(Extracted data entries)

☆ ☆ ☆

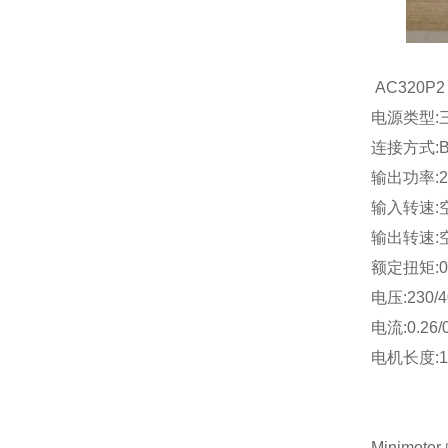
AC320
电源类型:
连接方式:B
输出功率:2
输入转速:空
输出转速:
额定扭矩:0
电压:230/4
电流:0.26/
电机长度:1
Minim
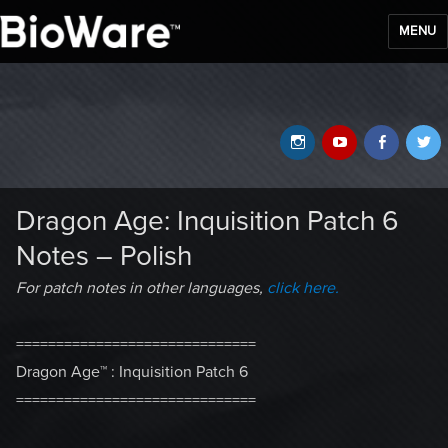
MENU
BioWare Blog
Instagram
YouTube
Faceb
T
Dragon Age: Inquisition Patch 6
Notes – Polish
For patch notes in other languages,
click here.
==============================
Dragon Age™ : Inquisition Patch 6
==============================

☆ ☆ ☆

#### Task item
Output every line of text from the records as a JSON list of strings, one string per line and no blank lines. Omit the pictures.

#### Exercise output
[
  "AC320",
  "电源类型:",
  "连接方式:B",
  "输出功率:2",
  "输入转速:空",
  "输出转速:",
  "额定扭矩:0",
  "电压:230/4",
  "电流:0.26/",
  "电机长度:1",
  "Minim",
  "MENU",
  "BioWare Blog",
  "Instagram",
  "YouTube",
  "Faceb",
  "T",
  "Dragon Age: Inquisition Patch 6",
  "Notes – Polish",
  "For patch notes in other languages,",
  "click here.",
  "==============================",
  "Dragon Age™ : Inquisition Patch 6",
  "=============================="
]